Excerpt –
════════════════════

Having a lot of internal storage also saves you time in that you don't have to be as picky in cleaning out your system from time to time. I fought for way too long with a laptop that was always too close to the edge of available hard drive space, which was really annoying.
You're looking for a NAS. If an article regarding a $15,000 workstation is at all appealing whatsoever, then having a dedicated storage array is entirely practical for 1/4 of the price.
"But Voyager, they're expensive!"
Let's assume you're a DIY tinkerer. A quick Newegg build on a Ryzen3 with 32GB of ECC RAM, a case, and 5x4TB drives is about $1,350 soup to nuts; in RAIDz2 (RAID6), that's still 12TB of storage with two drives fault tolerance, and I only limited it to 5 because that's the maximum number of drives I could buy at a clip (the build supports three more on the case and the mobo). Do two drive orders and you can hit 24TB before you hit physical limits.
Let's assume you're not a tinkerer and basically want a thing in a box. $1,500 will get you the aforementioned 5 drives and an 8-bay QNAP.
"But network connectivity is slow!"
Add about $400 to the QNAP and $600 to the DIY build and you've got 10-gigabit connectivity, possibly a bit more if you're on a Mac and need a thunderbolt-to-10GbE adapter.
"But then I can't access my data when I'm not home!"
The $15,000 Mac won't let you do that. However, all of these systems have some form of remote access, bit it the more arcane SFTP on the DIY build, or the shiny WebUIs and dropbox-like mobile apps of QNAP and Synology.
"But Thunderbolt has lower latency!"
Possibly, but 10GbE over Fiber is pretty damn quick, especially if you do a direct connect to your machine. An 8-bay TB enclosure will cost you $2,000 before you put drives in it, and you get zero options for multi-user or remote access.
"But it's ugly!"
Both Cat6 and fiber cables support long enough runs to put the storage appliance wherever you'd like to hide it. Thunderbolt doesn't. If you're willing to go a bit higher on the DIY front, Lian Li makes some beautiful cases with a price tag to reflect them.

════════════════════

Information shown –
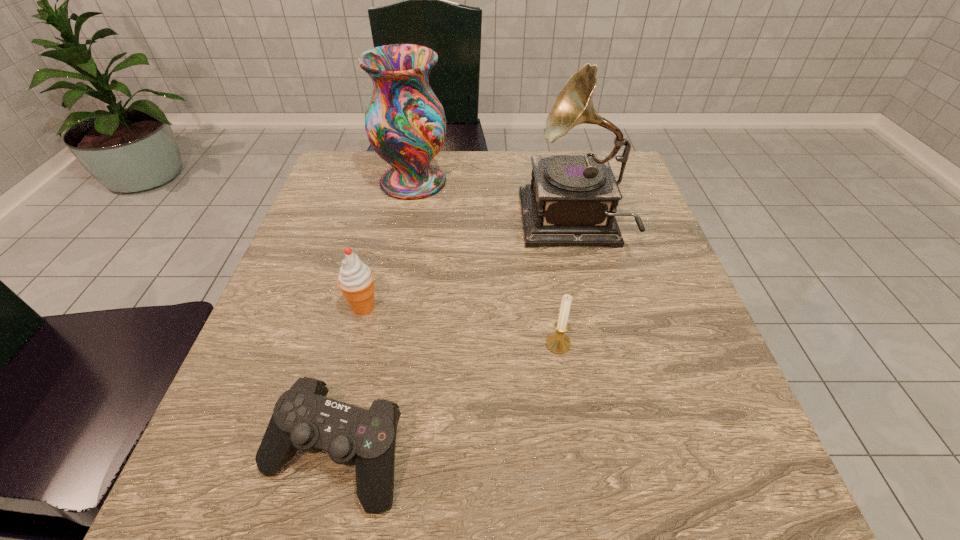
The width and height of the screenshot is (960, 540). Identify the location of free point between the third farthest object and the shortest object. (348, 381).

At what (x,y) coordinates should I click in order to perform the action: click on object that is the fourth closest to the icecream. Please return your answer as a coordinate pair (x, y). Looking at the image, I should click on (558, 342).

You are a GUI agent. You are given a task and a screenshot of the screen. Output one action in this format:
    pyautogui.click(x=<x>, y=<y>)
    Task: Click on the object that ranks as the second closest to the vase
    The width and height of the screenshot is (960, 540).
    Given the screenshot: What is the action you would take?
    (x=356, y=280)

Identify the location of free space that satisfies the following two spatial constraints: 1. on the back side of the candle holder; 2. on the right side of the nearest object. (360, 344).

Find the location of `free space that satisfies the following two spatial constraints: 1. on the front side of the second nearest object; 2. on the right side of the vase`. free space that satisfies the following two spatial constraints: 1. on the front side of the second nearest object; 2. on the right side of the vase is located at coordinates (382, 344).

Find the location of a particular element. The image size is (960, 540). vacant space that satisfies the following two spatial constraints: 1. on the back side of the candle holder; 2. on the left side of the nearest object is located at coordinates (360, 344).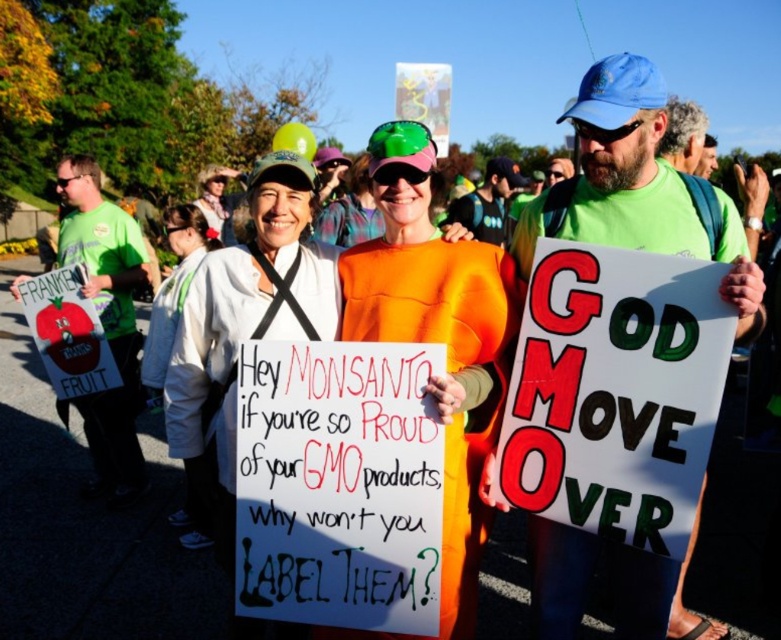
Which is below, white cardboard sign at center or white fleece jacket at center?

white cardboard sign at center is lower down.

Who is more distant from viewer, [540,436] or [188,504]?

The point [188,504] is behind.

The image size is (781, 640). In order to click on white cardboard sign at center in this screenshot , I will do `click(615, 392)`.

Is point (551, 420) positioned after point (469, 353)?

No, it is in front of (469, 353).

Is point (607, 300) positioned before point (377, 314)?

Yes, it is in front of point (377, 314).

Identify the location of white cardboard sign at center. This screenshot has height=640, width=781. (615, 392).

Is orange fabric sign at center taller than orange fabric dress at center?

No.

Can you confirm if orange fabric sign at center is bigger than orange fabric dress at center?

No.

This screenshot has height=640, width=781. I want to click on orange fabric sign at center, so click(x=337, y=484).

Where is `orange fabric sign at center`? orange fabric sign at center is located at coordinates (337, 484).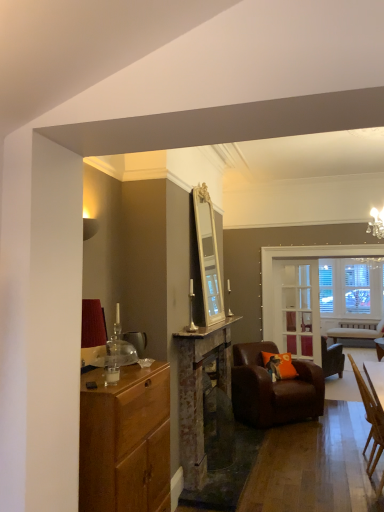
Question: Can you confirm if rustic stone fireplace at center is thinner than light brown wooden chair at lower right, which ranks as the 3th chair in back-to-front order?

Choices:
 (A) no
 (B) yes

Answer: (B)

Question: Does rustic stone fireplace at center lie in front of light brown wooden chair at lower right, which ranks as the 3th chair in back-to-front order?

Choices:
 (A) no
 (B) yes

Answer: (B)

Question: Is rustic stone fireplace at center taller than light brown wooden chair at lower right, which ranks as the 3th chair in back-to-front order?

Choices:
 (A) no
 (B) yes

Answer: (B)

Question: From the image's perspective, is rustic stone fireplace at center beneath light brown wooden chair at lower right, the first chair positioned from the front?

Choices:
 (A) yes
 (B) no

Answer: (B)

Question: Are rustic stone fireplace at center and light brown wooden chair at lower right, which ranks as the 3th chair in back-to-front order, located far from each other?

Choices:
 (A) yes
 (B) no

Answer: (A)

Question: From a real-world perspective, is rustic stone fireplace at center positioned under light brown wooden chair at lower right, the first chair positioned from the front, based on gravity?

Choices:
 (A) no
 (B) yes

Answer: (A)

Question: Considering the relative sizes of rustic stone fireplace at center and clear glass door at center in the image provided, is rustic stone fireplace at center shorter than clear glass door at center?

Choices:
 (A) no
 (B) yes

Answer: (B)

Question: From a real-world perspective, is rustic stone fireplace at center below clear glass door at center?

Choices:
 (A) no
 (B) yes

Answer: (B)

Question: Can you confirm if rustic stone fireplace at center is smaller than clear glass door at center?

Choices:
 (A) yes
 (B) no

Answer: (B)

Question: Is rustic stone fireplace at center positioned beyond the bounds of clear glass door at center?

Choices:
 (A) no
 (B) yes

Answer: (B)

Question: Would you consider rustic stone fireplace at center to be distant from clear glass door at center?

Choices:
 (A) yes
 (B) no

Answer: (A)

Question: Is rustic stone fireplace at center further to the viewer compared to clear glass door at center?

Choices:
 (A) no
 (B) yes

Answer: (A)

Question: From the image's perspective, is marble counter top at center above clear glass door at center?

Choices:
 (A) no
 (B) yes

Answer: (B)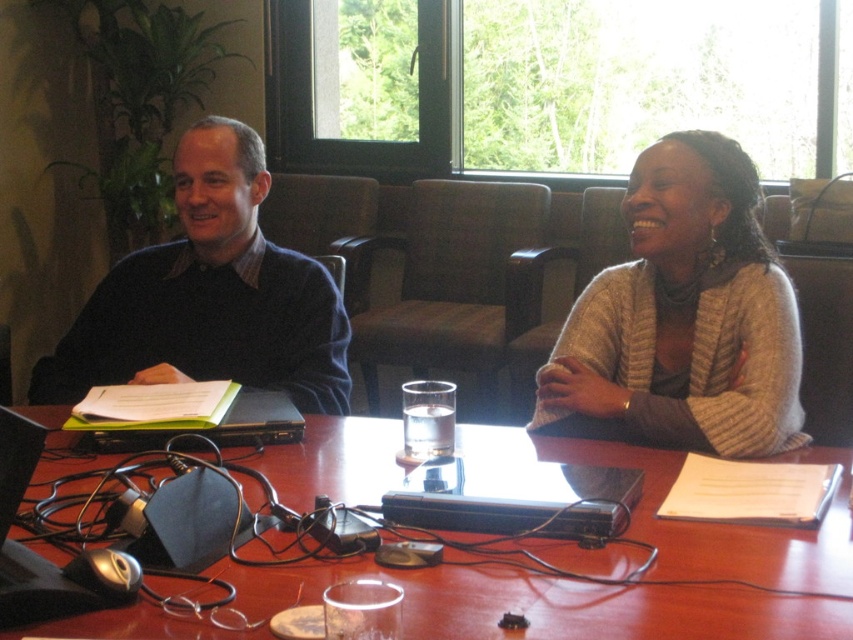
Question: Is matte black sweater at left below wooden table at center?

Choices:
 (A) no
 (B) yes

Answer: (A)

Question: Which of the following is the farthest from the observer?

Choices:
 (A) (630, 342)
 (B) (86, 598)
 (C) (227, 189)

Answer: (C)

Question: Does dark blue sweater at upper left have a greater width compared to black plastic laptop at lower left?

Choices:
 (A) yes
 (B) no

Answer: (A)

Question: Which object is closer to the camera taking this photo?

Choices:
 (A) knitted beige sweater at center
 (B) black plastic laptop at lower left

Answer: (B)

Question: Is knitted beige sweater at center to the left of black plastic laptop at lower left from the viewer's perspective?

Choices:
 (A) no
 (B) yes

Answer: (A)

Question: Which point is closer to the camera?

Choices:
 (A) (338, 486)
 (B) (573, 346)

Answer: (A)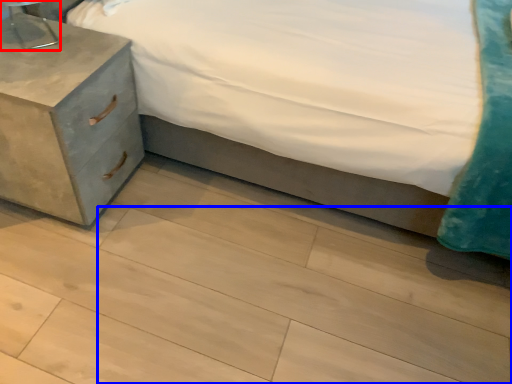
Question: Which object is closer to the camera taking this photo, table lamp (highlighted by a red box) or tile (highlighted by a blue box)?

Choices:
 (A) table lamp
 (B) tile

Answer: (B)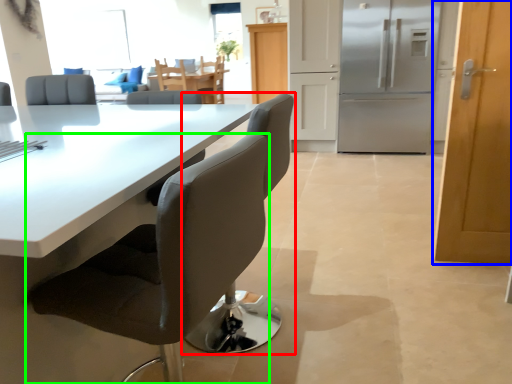
Question: Which object is the closest to the chair (highlighted by a red box)? Choose among these: door (highlighted by a blue box) or chair (highlighted by a green box).

Choices:
 (A) door
 (B) chair

Answer: (B)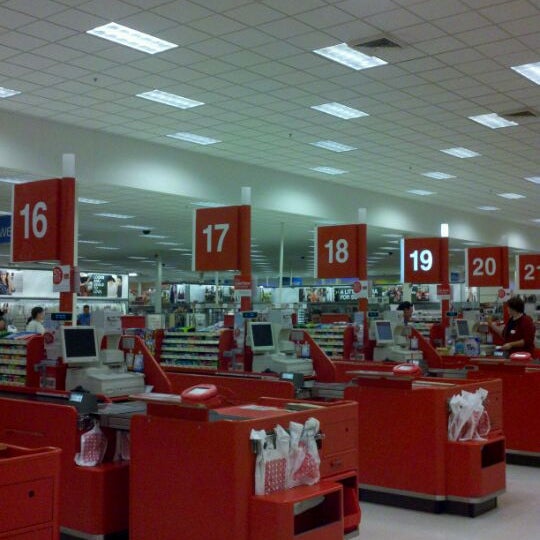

════════════════════

What you will do –
1 - According to the excerpt on network storage, what does an 8-bay Thunderbolt enclosure cost before any drives go in it?
2 - Write the next part of the piece on network storage, picking up after its final sentence.
The listing has no connection to the text about network storage.

Exercise answers –
1 - About $2,000.

2 -
There are countless combinations out there; if storage is your only concern and you've got somewhere to put an 8U rack, QNAP has a rack mounted NAS with a companion storage expander that you could fill with 4TB drives, landing you with 80TB of storage (assuming 4 disk fault tolerance) and *still* spend less than this $15,000 Mac.
I mean, in all the years I've used Apple products, that's always a complaint about them from detractors; They don't give you enough flexibility or choice!
Well, here's a system from Apple that you can configure in all sorts of insane, over the top ways, IF you actually want to -- and people are complaining because it's too much?
I actually own one of these iMac Pros, but I purchased it in the standard "base" configuration. I was also able to buy it for $1,000 off the regular price on a sale that Micro Center stores ran on it, shortly after it was released. They ran various sales on it for months after that, varying between about $500 off and that $1000 discount -- but there were definitely some opportunities to get one for less than Apple's advertised pricing.
It's been a great computer and I have no regrets purchasing it.... The 5K display in it is excellent and partially justifies the base cost of the computer when you see how much equivalent monitors sell for separately. I certainly don't see the need to buy the upgraded configurations for many thousands more? But I'm glad those were available, in case people needed them. I can see someone running a lot of virtual machines in test environments, as a developer, possibly needing a lot more RAM. Maybe not 256GB but 128GB? Yeah .... could happen.
What will make my shiny new imac pro obsolete? (bearing in mind that nothing on the imac pro can be upgraded without surgery)
Will it be new graphics hardware?
Will it be the widespread availability of cpus with more than 18 cores?
Will it be higher resolution displays?
No. It will be the emergence of bloatware the likes of which even god has never seen.
Still waiting for the Mac Pro Tower. Having gone through half a dozen iMac all in ones they each had their lives shortened drastically by the screen going bad. A Xeon will make those fans run loud not G5 risc chip fast but still over 150 degrees F.